### Source text:
☆ ☆ ☆ ☆
There are two types of hardware interrupt.
Maskable Interrupt
• The hardware interrupts can be delayed when a much higher priority interrupt has occurred to the processor. Eg, RST7.5, RST6.5 and RST5.5
Non-Maskable Interrupt
• The hardware interrupt cannot be delayed and should be processed by the processor immediately. Eg trap
Software interrupt
Software interrupts are the interrupts that can be inserted into a desired location in the program. Software interrupts can also be divided into two types. They are
Normal Interrupts
• the interrupts that are caused because of the software instructions are called software instructions.
Exception
• The unplanned interrupts that occur while the execution of a program is called Exception.
Pipelining
Pipelining is a technique used in modern processors to improve performance by executing multiple instructions simultaneously. It breaks down the execution of instructions into several stages, where each stage completes a part of the instruction. These stages can overlap, allowing the processor to work on different instructions at various stages of completion, similar to an assembly line in manufacturing.
☆ ☆ ☆ ☆
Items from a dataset
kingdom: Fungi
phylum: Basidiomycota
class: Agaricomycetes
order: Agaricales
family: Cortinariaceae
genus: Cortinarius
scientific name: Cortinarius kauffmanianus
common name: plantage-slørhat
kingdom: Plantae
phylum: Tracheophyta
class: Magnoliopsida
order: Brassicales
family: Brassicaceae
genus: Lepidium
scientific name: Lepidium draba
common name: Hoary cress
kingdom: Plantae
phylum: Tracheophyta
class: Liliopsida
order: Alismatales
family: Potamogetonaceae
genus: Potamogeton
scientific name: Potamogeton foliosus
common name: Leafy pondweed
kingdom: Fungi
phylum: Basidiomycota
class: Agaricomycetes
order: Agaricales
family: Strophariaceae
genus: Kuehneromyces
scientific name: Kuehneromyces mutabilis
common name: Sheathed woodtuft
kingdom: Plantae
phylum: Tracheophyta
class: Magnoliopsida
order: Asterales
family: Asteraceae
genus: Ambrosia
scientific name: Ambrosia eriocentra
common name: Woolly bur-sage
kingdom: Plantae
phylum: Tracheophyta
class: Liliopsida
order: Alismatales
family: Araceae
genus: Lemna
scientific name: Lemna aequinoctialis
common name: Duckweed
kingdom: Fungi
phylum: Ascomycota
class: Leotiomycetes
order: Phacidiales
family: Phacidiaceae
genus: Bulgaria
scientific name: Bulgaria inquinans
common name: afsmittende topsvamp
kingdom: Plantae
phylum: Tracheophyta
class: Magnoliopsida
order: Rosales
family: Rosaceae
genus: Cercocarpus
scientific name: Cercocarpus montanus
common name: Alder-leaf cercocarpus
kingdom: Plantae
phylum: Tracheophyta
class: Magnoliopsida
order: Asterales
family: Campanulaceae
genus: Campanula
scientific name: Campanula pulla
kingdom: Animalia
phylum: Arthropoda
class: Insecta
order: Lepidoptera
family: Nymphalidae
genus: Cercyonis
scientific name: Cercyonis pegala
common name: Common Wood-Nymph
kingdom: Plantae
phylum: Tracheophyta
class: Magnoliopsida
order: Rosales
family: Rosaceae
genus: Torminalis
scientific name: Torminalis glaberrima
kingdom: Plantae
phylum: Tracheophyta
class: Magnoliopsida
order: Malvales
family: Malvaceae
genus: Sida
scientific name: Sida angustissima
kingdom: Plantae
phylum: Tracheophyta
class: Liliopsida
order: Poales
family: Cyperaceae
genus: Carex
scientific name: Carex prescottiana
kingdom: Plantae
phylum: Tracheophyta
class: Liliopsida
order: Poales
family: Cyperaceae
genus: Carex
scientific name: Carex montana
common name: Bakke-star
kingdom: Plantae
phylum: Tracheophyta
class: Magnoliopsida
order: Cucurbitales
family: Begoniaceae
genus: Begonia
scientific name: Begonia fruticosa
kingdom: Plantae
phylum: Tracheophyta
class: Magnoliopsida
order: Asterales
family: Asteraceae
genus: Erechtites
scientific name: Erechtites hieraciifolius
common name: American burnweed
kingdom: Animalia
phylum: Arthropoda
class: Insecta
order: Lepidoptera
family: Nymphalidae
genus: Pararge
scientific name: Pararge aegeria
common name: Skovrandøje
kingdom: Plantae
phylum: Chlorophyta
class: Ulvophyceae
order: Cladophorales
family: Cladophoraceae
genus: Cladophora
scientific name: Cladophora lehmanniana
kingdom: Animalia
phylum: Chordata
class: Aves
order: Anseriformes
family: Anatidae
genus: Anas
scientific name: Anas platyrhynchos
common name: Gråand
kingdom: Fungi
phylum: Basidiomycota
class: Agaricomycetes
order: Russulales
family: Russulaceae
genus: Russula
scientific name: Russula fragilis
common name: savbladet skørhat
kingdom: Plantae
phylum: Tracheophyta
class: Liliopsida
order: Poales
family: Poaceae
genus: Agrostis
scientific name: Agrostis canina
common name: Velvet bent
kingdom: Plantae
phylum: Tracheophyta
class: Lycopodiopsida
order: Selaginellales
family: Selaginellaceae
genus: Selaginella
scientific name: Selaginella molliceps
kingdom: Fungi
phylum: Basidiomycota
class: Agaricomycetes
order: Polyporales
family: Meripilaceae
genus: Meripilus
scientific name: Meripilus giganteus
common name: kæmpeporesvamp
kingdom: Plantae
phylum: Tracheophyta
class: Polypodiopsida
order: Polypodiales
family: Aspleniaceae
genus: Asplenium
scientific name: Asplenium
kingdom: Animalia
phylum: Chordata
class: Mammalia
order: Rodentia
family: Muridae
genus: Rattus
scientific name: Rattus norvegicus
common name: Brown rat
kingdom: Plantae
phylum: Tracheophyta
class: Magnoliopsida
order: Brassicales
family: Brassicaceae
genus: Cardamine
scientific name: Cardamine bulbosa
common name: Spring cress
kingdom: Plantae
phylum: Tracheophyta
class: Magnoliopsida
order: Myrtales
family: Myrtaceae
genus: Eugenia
☆ ☆ ☆ ☆
### Objectives:
**a.** For each statement, answer yes or no according to the passage on interrupts, and quote the words of the passage that decide it: (i) A non-maskable interrupt can be delayed. (ii) Software interrupts can be inserted into a desired location in the program. (iii) The stages of pipelining can overlap.
**b.** Return word for word the portion of the passage on interrupts starting with "There are two" and going on through "called software instructions.".
The material comes from a separate source.

### Answers for this exercise:
**a.**
(i) No: "The hardware interrupt cannot be delayed and should be processed by the processor immediately."
(ii) Yes: "Software interrupts are the interrupts that can be inserted into a desired location in the program."
(iii) Yes: "These stages can overlap"

**b.**
There are two types of hardware interrupt.
Maskable Interrupt
• The hardware interrupts can be delayed when a much higher priority interrupt has occurred to the processor. Eg, RST7.5, RST6.5 and RST5.5
Non-Maskable Interrupt
• The hardware interrupt cannot be delayed and should be processed by the processor immediately. Eg trap
Software interrupt
Software interrupts are the interrupts that can be inserted into a desired location in the program. Software interrupts can also be divided into two types. They are
Normal Interrupts
• the interrupts that are caused because of the software instructions are called software instructions.